TASK A:
Give the stretch of records from the first line through the line that contains "blue rectangle: moved 4 px left" as a numbered list, leaving out any blank lines.

━━━━━━

What about minimum wage laws, for instance? If an employer can find someone to work for half the minimum wage, why should it be required to pay the minimum wage? What about occupational health and safety standards? If an employer can find someone willing to work in unbearable heat, why should it have to maintain a lower heat? (A worker died in Ontario a couple of summers ago, working in an insufficiently cooled bakery.) What about unemployment insurance? If an employer can find someone willing to work without that safety net, why should it have to pay premiums? How about union shops? If a union has been certified for the employer, why should it not be able to hire non-union members willing to work for half the wage and no benefits?

(That last question might sound odd to some USAmericans, but in Canada we have strong labour laws that protect the right to organize, and in some jurisdictions even have anti-scab laws.)

Very few aspects of the employer-employee relationship are unregulated, or left to "market" forces, or employees' "choices", to determine. It's damned a strange thing to hear, whenever someone who would never dream of abolishing the minimum wage, for instance, takes on so about pay equity.

Of course, there are always the loonytarians among us who do object to minimum wages ... and anti-discrimination laws, and public schools, and government in general. Regardless of what they call themselves, they're the right wing.



Printer Friendly | Permalink | Reply | Top
 
Boojatta Donating Member (1000+ posts) Send PM | Profile | Ignore Fri Jun-01-07 12:18 PM
Response to Reply #11
12. A given employer is necessarily geographically concentrated to what degree?
I made it very clear that the principle of "equal work for work of equal value" applies only within employers at present, not across employers (...)

━━━━━━

TASK B:
Write what comes next in the forum thread on pay equity and labor regulation, picking up after its last sentence.

━━━━━━

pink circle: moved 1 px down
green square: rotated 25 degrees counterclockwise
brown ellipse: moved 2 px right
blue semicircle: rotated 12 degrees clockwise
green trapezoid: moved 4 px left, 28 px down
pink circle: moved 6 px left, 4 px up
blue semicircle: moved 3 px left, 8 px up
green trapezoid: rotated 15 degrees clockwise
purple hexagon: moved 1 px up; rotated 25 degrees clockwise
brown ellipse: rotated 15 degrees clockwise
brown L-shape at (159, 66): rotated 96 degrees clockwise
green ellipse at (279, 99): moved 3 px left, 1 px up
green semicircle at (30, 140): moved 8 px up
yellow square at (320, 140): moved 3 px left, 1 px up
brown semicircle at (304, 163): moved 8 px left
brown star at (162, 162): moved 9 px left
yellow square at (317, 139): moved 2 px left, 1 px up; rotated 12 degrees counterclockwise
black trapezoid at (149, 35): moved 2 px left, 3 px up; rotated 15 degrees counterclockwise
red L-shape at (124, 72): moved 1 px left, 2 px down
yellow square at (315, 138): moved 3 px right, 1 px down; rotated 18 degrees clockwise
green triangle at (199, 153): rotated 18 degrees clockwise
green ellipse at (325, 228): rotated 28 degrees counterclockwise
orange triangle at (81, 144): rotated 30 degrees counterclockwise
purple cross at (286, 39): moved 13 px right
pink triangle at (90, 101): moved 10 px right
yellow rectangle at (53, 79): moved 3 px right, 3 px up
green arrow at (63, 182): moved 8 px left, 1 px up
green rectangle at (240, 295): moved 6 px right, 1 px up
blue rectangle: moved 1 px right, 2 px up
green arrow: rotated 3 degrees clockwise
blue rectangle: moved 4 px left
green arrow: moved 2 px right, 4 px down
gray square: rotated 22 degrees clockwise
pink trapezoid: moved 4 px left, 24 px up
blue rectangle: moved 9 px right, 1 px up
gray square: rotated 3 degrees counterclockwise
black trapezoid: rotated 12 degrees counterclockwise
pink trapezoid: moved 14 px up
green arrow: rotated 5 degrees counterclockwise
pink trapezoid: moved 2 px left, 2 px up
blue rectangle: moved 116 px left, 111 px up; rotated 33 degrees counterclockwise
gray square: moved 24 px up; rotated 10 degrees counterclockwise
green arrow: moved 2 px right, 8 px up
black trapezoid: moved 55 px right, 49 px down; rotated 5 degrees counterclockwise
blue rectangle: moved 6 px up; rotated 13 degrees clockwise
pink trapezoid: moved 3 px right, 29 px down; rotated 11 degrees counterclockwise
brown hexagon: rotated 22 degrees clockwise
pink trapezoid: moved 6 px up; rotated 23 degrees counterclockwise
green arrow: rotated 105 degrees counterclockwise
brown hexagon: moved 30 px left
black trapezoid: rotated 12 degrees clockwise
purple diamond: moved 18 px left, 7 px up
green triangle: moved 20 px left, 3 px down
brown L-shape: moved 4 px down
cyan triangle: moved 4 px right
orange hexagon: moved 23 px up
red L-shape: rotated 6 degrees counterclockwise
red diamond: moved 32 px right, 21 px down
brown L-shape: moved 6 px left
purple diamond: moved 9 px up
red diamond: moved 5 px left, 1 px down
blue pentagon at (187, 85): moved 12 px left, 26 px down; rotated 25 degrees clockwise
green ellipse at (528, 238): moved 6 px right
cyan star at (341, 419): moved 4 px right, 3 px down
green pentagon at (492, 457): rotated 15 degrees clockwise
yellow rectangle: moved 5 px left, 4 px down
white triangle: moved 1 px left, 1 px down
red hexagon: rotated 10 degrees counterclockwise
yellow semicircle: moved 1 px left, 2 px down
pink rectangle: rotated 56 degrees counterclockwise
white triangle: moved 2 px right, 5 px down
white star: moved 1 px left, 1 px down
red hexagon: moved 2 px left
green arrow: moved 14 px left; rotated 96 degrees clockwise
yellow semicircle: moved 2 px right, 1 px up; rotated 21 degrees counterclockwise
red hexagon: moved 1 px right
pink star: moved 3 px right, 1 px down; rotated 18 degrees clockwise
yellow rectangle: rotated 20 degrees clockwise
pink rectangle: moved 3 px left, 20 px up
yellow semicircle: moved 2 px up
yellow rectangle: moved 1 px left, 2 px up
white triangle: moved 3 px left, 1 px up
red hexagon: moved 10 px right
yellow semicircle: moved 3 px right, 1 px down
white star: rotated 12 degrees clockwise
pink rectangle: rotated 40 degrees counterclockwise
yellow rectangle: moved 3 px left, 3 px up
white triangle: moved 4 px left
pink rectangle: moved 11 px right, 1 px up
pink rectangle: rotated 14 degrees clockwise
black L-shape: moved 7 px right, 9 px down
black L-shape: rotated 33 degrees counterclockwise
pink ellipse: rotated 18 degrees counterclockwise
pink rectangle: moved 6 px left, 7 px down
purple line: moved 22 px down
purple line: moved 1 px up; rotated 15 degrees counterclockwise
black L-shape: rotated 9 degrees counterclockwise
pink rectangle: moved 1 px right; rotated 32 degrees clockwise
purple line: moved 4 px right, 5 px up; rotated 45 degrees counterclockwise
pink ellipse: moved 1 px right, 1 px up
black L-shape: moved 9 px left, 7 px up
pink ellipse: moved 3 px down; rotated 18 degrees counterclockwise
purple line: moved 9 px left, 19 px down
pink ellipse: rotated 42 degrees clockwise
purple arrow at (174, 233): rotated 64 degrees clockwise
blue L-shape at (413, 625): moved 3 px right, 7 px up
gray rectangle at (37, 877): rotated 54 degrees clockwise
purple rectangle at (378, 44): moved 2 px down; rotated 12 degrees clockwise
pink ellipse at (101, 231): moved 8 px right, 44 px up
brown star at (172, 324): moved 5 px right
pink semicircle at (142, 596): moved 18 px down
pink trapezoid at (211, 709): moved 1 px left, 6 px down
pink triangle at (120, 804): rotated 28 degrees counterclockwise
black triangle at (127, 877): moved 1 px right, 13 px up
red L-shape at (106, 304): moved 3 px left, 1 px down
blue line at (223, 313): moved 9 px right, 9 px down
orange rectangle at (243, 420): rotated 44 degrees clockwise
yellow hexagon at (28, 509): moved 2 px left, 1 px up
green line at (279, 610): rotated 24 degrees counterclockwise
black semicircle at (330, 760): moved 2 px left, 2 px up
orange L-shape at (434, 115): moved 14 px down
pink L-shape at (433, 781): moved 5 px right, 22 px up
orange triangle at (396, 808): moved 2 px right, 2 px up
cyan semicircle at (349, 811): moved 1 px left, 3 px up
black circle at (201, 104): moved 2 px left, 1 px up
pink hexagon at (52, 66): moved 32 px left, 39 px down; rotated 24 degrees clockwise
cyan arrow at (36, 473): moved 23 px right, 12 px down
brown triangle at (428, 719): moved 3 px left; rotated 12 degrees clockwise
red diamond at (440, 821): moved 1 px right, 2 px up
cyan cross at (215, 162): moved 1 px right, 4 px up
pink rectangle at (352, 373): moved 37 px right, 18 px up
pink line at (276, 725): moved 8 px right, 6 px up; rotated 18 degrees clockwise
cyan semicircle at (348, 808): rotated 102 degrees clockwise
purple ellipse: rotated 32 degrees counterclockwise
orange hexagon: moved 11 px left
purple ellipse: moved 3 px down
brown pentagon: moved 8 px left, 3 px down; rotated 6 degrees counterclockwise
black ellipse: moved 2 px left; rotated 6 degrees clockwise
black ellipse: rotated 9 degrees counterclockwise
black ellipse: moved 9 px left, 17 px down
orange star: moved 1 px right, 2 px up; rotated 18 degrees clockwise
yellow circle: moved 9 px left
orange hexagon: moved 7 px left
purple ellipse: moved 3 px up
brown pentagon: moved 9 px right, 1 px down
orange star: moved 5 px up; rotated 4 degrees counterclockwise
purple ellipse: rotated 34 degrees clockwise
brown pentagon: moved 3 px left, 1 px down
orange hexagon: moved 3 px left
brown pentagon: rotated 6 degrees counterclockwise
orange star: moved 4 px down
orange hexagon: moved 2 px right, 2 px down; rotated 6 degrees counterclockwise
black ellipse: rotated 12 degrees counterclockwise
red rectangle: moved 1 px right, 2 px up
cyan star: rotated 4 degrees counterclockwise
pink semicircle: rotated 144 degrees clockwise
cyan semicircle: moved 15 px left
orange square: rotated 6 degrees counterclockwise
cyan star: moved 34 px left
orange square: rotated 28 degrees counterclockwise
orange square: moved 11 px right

━━━━━━

EXERCISE OUTPUT A:
1. pink circle: moved 1 px down
2. green square: rotated 25 degrees counterclockwise
3. brown ellipse: moved 2 px right
4. blue semicircle: rotated 12 degrees clockwise
5. green trapezoid: moved 4 px left, 28 px down
6. pink circle: moved 6 px left, 4 px up
7. blue semicircle: moved 3 px left, 8 px up
8. green trapezoid: rotated 15 degrees clockwise
9. purple hexagon: moved 1 px up; rotated 25 degrees clockwise
10. brown ellipse: rotated 15 degrees clockwise
11. brown L-shape at (159, 66): rotated 96 degrees clockwise
12. green ellipse at (279, 99): moved 3 px left, 1 px up
13. green semicircle at (30, 140): moved 8 px up
14. yellow square at (320, 140): moved 3 px left, 1 px up
15. brown semicircle at (304, 163): moved 8 px left
16. brown star at (162, 162): moved 9 px left
17. yellow square at (317, 139): moved 2 px left, 1 px up; rotated 12 degrees counterclockwise
18. black trapezoid at (149, 35): moved 2 px left, 3 px up; rotated 15 degrees counterclockwise
19. red L-shape at (124, 72): moved 1 px left, 2 px down
20. yellow square at (315, 138): moved 3 px right, 1 px down; rotated 18 degrees clockwise
21. green triangle at (199, 153): rotated 18 degrees clockwise
22. green ellipse at (325, 228): rotated 28 degrees counterclockwise
23. orange triangle at (81, 144): rotated 30 degrees counterclockwise
24. purple cross at (286, 39): moved 13 px right
25. pink triangle at (90, 101): moved 10 px right
26. yellow rectangle at (53, 79): moved 3 px right, 3 px up
27. green arrow at (63, 182): moved 8 px left, 1 px up
28. green rectangle at (240, 295): moved 6 px right, 1 px up
29. blue rectangle: moved 1 px right, 2 px up
30. green arrow: rotated 3 degrees clockwise
31. blue rectangle: moved 4 px left

EXERCISE OUTPUT B:
When you wrote the above, were you thinking of an employer as being an immediate supervisor in the same physical location as all employees supervised by the supervisor?

I don't see how you get any particular degree of geographical concentration out of the concept "same employer." For example, an organization might include a number of facilities near each other within the same city or town (such as a chain of small restaurants or copy shops on a University campus or a system of library branches on a University campus). It might include a number of facilities in towns far from each other, but all within one state. It might include facilities in several states and no more than a few in any given state. It might include facilities in different countries.


and that there really is no way that it can apply across employers, not because of labour market issues, but because of all the other issues involved in determining the value of any work to one employer as compared to another employer.

What kinds of issues do you have in mind? Is the degree of geographical concentration an issue?

One final issue for this message:
The notion of a principle "applying" or "not applying" seems to be a matter of decree. If you don't intend to take on an authoritarian role, then perhaps you could formulate a particular principle very clearly and give a name to the text that formulates it. Then the principle itself (to be invoked by referring to a reasonably short name that identifies both the principle and the text that formulates the principle) will provide all the information necessary for people to determine for themselves what it does or does not apply to.

It seems that various (e.g. religious) institutions have imposed very specific rules in practice at any given time and used vague principles to justify imposing those rules. However, they didn't identify any particular person within the institution and explain that they were merely providing that person's interpretation. They insisted that the principles themselves demanded the specifics. When they wanted to revise the rules, they pretended that there was no change. They pretended that people were confused and needed help understanding "how the principles apply."
Printer Friendly | Permalink | Reply | Top
 
Boojatta Donating Member (1000+ posts) Send PM | Profile | Ignore Fri Jun-01-07 12:36 PM
Response to Reply #12
13. In case anyone is wondering how geographical concentration...
Edited on Fri Jun-01-07 12:39 PM by Boojatta
... arises as a subtopic in this thread:

not again ...

I tried to explain the concept of "equal pay for work of equal value", and how that concept is and can be applied, in your other thread with a similar question.

The words "your other thread" refer to this thread.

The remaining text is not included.